Before you start getting your hopes up, I’ll warn you that this isn’t going to be the beach that blows your mind away. It is, however, the most interesting beach posted to date. This was the second beach of my tour, 26 (ish) miles South of Houghton on US-41, and a mere stone-skip from Baraga. Getting to this beach is a little tricky if you’re from out-of-town, but any local would know the way. For beaches in the Baraga area, Sand Point is arguably the most popular.
To get to the beach, take Lighthouse Road which is less than a mile North of downtown Baraga on US-41. This land is owned by the Keweenaw Bay Indian Community (KBIC), who maintains a campground that includes some nice spots along the beach but are mostly spread throughout a Red-Pine forest. The road heads East toward the lake, and is immediately South of the cemetery. Lighthouse Road splits shortly, but either path will head to the water. Aside from the campground, the KBIC property also features a Pow-Wow Arena, Archaeological Site, Wild Rice Beds, Fish Ponds, Water-Cross Pond, Sand Point Lighthouse, a small Marina, and the beach itself. I’m unsure actually if the rice beds are still in use, or if the fish ponds are still stocked…
The beach itself is actually quite extensive, although the beach-sand portion is exclusive to the southern end. Actually, the northern beach comprises most of the length, but is much less interesting and has been the unfortunate deposit site of large amounts of stamp sand carried South by Lake Superior currents. A Copper Stamp Mill in Keweenaw Bay operated from 1902 – 1919 and generated an estimated 6 billion pounds of stamp sand deposited into the bay. The beach is quite large with lots of room for activity. In fact, it’s a particularly good location for flying kites. There is also a pond used for the Baraga Watercross, which was canceled in recent years (I believe).

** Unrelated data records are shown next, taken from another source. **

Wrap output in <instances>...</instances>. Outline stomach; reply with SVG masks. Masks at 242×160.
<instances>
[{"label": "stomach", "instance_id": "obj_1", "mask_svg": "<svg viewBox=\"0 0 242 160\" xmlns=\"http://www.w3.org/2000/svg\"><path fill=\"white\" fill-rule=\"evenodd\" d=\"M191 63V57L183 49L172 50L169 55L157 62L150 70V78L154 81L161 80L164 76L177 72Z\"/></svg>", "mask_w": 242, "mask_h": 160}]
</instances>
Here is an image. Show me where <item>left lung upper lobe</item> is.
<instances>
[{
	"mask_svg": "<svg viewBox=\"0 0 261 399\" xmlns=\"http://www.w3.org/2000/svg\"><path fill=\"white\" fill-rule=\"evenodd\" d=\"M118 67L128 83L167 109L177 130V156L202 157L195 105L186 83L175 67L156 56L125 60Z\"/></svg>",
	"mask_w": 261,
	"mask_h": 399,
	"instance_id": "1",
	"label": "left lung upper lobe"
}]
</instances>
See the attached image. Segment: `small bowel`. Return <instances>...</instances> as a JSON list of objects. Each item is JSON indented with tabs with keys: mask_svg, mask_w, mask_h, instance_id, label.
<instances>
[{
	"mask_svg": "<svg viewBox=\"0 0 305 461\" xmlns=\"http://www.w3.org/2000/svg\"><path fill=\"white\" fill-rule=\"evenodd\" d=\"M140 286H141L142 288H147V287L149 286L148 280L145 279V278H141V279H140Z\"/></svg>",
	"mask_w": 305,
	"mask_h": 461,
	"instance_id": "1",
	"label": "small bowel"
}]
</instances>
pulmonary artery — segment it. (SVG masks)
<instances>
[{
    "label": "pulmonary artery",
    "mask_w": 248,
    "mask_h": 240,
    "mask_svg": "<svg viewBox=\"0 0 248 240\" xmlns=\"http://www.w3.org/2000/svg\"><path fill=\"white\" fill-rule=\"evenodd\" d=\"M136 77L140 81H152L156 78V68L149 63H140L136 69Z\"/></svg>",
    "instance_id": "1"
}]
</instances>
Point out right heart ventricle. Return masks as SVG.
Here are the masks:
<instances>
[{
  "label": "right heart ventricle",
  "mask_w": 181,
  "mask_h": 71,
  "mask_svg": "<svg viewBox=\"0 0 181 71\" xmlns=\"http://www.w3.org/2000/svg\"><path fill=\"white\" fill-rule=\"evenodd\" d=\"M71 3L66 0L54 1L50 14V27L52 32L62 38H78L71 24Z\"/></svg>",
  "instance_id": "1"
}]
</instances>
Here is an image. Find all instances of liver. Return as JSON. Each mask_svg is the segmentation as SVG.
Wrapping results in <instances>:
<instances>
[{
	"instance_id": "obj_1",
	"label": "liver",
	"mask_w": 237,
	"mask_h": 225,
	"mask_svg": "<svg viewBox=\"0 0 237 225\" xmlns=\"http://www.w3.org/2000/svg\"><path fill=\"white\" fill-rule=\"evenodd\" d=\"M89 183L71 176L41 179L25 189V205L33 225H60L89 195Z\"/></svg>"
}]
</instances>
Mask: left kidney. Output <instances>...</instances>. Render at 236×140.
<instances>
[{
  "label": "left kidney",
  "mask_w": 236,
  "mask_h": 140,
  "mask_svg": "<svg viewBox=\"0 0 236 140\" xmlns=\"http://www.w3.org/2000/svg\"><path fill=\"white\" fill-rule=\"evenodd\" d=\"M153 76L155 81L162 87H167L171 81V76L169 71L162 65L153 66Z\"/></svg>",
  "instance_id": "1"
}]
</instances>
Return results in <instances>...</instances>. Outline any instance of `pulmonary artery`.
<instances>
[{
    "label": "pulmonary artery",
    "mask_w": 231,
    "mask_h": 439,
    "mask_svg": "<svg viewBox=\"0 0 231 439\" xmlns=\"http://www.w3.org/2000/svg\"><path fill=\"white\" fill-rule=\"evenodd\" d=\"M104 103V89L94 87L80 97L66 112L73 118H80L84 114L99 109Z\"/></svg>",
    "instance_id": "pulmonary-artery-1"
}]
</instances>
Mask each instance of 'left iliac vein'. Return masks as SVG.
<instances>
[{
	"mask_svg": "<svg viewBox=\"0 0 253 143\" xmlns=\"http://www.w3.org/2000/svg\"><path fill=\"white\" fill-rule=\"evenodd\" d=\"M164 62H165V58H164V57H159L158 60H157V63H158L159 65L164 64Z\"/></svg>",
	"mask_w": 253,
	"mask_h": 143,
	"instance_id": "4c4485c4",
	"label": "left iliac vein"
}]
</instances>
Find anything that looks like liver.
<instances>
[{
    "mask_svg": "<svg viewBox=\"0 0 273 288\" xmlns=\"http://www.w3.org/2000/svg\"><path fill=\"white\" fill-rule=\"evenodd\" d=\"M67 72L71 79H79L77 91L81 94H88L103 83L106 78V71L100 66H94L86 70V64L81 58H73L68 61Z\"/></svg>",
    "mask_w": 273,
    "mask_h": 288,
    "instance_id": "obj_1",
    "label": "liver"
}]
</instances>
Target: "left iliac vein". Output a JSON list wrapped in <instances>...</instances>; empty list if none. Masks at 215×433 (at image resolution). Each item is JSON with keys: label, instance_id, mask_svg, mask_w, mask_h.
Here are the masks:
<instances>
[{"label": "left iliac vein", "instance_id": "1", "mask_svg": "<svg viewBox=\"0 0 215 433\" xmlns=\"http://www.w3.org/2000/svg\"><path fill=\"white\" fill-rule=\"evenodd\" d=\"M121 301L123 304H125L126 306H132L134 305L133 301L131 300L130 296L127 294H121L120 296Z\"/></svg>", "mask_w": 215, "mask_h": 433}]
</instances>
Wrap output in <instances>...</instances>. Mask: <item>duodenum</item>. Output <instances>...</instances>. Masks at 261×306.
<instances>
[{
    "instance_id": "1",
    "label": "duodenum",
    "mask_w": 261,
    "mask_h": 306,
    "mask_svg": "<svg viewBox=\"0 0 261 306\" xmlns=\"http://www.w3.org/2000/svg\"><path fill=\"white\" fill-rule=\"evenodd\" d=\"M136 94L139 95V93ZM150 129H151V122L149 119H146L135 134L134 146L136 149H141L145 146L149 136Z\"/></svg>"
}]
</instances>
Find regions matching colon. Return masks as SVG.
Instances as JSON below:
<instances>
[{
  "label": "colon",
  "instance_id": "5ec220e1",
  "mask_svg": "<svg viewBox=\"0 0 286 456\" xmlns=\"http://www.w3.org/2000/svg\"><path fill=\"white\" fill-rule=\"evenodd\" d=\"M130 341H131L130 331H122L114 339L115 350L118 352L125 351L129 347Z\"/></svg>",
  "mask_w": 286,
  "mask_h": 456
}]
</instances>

Dividing the North and South beaches is an inlet to a small pond. Just South of the inlet is the lighthouse, which began operation in 1878 and was moved closer to shore in the 1890’s. It is no longer in operation, trees have grown up around it, and an automated light now sits out at the beach. South of the inlet, the beach is sandy. Check out the Lake Superior Shoreline Viewer at SuperiorWatersheds. The beach is actually quite nice, especially further South toward the marina. The sand is great, and the swimming is good, although it’s not typically warm swimming due to the currents streaming through. I took these pictures just on the South side of the inlet, North of the automated shore-light.